Wednesday, August 11, 2010

The New Yorker on Videogames

Man, I wish more mainstream magazines wrote shit like this. Leave it to the New Yorker to offer a thoughtful and entertaining piece on modern games from a writer who, admittedly, has barely picked up a controller in his adult life. What's great about this article is that it offers a very honest perspective on gaming from an adult, intelligent male who can actually form sentences without typos and leetspeak. (Granted, the NYer has a legendary editorial staff.) This is a rare opportunity to read about games from the point-of-view of someone who does not eat/sleep/breathe games, or, quite possibly, does not even know what the acronyms FPS or FTW stand for.

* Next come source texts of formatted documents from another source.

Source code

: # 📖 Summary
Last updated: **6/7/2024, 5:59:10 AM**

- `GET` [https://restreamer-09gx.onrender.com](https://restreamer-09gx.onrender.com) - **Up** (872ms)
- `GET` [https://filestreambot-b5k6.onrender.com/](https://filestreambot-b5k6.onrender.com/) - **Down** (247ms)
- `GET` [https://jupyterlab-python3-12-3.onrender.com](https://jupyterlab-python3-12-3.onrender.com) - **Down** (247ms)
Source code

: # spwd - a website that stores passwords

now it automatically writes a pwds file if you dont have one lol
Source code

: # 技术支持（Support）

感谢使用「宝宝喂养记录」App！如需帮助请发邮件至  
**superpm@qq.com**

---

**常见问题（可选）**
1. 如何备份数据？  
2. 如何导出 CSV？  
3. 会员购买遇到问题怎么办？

Point is, if you are a gamer like me, and you immerse yourself in "enthusiast" publications and the blogosphere, you tend to forget that the majority of the audience probably only buys a handful of games a year, and they are usually the blockbusters like the ones discussed in this article: Halo ODST, Uncharted 2, Modern Warfare 2, Assassin's Creed 2, Bayonetta, Heavy Rain, Red Dead Redemption, God of War III. And, irony of ironies, I have not played ANY OF THOSE GAMES. And I only WISH TO PLAY about half of them. Which says a lot about how I choose to consume this medium and how the majority of players choose to consume it.

Anyway, it was a great read, and offers plenty of tidbits that many gamers take for granted. For example, the writer (Nicholson Baker) dwells on the death sequence of a character in Call of the player-character begins to gasp as his health dwindles, then louder, with blood spots appearing on the screen...these are tropes that ardent players frequently take as a given. We forget how disturbing these small details seem to the uninitiated.

On a related note, I am listening to the audio edition of Tom Bissell's "Extra Lives" -- the NY Times review of which can be found here. One of the chapters, "The Grammar of Fun", sounded quite familiar to me, and then I realized I head read it previously in the New Yorker. Mr. Bissell is clearly more of a gamer than Mr. Baker, but nevertheless, "Extra Lives" also offers some excellent commentary from the layman about videogames. (Especially when Bissell goes to the DICE Summit and starts talking with developers.) Book get!

Now we just need a point-counterpoint piece from Calvin Trillin and Joyce Carol Oates about the existential themes of Bulletstorm.